Timothy Schaerf: Nonlinear Evolution of Three Contour Rankine Vortices on the f-plane (Big Whirlpools in the Ocean)
Vast and gentle oceanic vortices are often observed travelling around the North Atlantic ocean. These vortices have cores of warm salty Mediterranean water and are approximately 100km in diameter. They are commonly referred to as Mediterranean water eddies, or meddies.
One of the simplest models relevant to the study of oceanic vortices, such as Mediterranean water eddies, is the Three Contour Rankine Vortex. When perturbed in azimuthal modes, three contour Rankine vortices exhibit a wide range of interesting behaviour. The development of satellite vortices, merger of like signed vortices and the exchange of dipole partners may all be observed.
During the course of my project work I ran many simulations of the evolution of three contour Rankine vortices on the f-plane. The fluid flow was modelled using the commonly employed quasigeostrophic approximation and simulated using the Contour-Advective Semi-Lagrangian algorithm.
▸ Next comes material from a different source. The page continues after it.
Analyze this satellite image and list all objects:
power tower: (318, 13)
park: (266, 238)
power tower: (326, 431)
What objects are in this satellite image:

In this seminar I will present the results of some of my numerical simulations, as well as the results of a simple analysis of the development of individual azimuthal modes.
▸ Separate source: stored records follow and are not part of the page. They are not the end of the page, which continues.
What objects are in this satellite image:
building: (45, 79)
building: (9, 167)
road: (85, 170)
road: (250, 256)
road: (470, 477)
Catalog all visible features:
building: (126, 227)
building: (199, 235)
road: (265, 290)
Lei Zhang: Gravitational collapse and Einstein's field equations.
Gravitational collapse is the very last stage of stellar evolution. At this stage, a star will collapse due to its own gravitational force. The end point of collapse can be a white dwarf, a neutron star or a black hole. It is the gravity of the star's mass that drives stellar evolution and its rate from beginning to end.Spacetime is curved under strong gravitational field. This situation is described by Einstein's General Relativity Theory. K. Schwarzschild was the first to discover the exact solution of Einstein's field equation. Here the Schwarzschild exterior solution and interior solution are derived, and they are continous across the Schwarzschild radius.
The three classical tests, perihelion shift, bending of light and gravitational redshift confirm Einstein's General Relativity theory and are the foundation of modern astrophysics. The physical significance of these classical tests will be discussed.
Feraz Azhar: Ashtekar's variables in canonical gravity
In 1986 Abhay Ashtekar introduced new variables on the phase space of general relativity. This led to a considerable simplification of the constraints of general relativity and has since had important ramifications for the canonical approach to quantum gravity.
In this talk Ashtekar's approach to canonical gravity will be presented. A quick tour through the Hamiltonian formulation of general relativity will be followed by a discussion of an extension of classical general relativity known as the Einstein-Cartan theory. This will hopefully provide us with enough background to appreciate Ashtekar's work. The significance of the new variables in the context of quantum gravity will also be touched upon.